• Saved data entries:
-*-
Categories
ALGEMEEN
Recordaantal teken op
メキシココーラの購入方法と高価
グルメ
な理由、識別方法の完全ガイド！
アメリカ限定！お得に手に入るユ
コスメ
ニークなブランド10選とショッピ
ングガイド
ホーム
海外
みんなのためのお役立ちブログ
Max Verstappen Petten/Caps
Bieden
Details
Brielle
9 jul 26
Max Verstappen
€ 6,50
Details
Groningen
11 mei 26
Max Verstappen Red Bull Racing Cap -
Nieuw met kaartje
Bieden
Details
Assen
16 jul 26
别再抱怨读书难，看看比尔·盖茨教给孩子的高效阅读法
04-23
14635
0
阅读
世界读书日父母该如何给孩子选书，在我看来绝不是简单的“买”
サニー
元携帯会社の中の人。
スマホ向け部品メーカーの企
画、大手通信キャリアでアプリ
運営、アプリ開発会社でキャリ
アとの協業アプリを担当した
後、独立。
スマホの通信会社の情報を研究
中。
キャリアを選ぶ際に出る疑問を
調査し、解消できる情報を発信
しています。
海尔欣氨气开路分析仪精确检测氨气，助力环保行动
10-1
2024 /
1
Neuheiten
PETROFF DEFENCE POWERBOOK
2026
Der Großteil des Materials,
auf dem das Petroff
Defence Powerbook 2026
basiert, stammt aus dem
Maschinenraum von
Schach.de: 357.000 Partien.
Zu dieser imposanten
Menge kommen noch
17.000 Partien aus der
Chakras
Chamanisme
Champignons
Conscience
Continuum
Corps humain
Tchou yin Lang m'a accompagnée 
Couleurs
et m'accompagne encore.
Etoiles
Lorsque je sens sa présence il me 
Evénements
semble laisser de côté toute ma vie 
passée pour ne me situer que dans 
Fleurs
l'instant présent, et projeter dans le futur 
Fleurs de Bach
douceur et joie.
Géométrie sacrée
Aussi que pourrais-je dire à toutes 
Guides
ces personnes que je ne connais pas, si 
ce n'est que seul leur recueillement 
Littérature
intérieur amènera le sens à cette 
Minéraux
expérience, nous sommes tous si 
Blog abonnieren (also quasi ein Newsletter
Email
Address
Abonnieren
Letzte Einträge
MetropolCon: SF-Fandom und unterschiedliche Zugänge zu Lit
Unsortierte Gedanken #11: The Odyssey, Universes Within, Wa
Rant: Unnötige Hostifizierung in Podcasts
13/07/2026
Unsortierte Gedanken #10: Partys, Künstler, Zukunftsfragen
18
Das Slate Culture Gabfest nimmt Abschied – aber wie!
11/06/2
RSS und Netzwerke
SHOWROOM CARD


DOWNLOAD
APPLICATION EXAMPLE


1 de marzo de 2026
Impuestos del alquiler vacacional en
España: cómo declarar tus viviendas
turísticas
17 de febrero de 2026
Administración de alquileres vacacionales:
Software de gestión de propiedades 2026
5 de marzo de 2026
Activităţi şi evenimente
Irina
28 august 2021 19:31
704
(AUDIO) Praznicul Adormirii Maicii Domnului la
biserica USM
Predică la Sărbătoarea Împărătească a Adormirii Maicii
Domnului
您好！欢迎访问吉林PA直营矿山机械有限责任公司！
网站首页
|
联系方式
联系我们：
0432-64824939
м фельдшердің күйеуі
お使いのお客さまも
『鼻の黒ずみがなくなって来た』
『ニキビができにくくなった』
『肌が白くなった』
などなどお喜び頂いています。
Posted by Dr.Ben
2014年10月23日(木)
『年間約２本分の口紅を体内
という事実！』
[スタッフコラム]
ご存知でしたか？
-*-
Scan the data above and copy every line with "Domnului" in it.

• Answer area:
(AUDIO) Praznicul Adormirii Maicii Domnului la
Domnului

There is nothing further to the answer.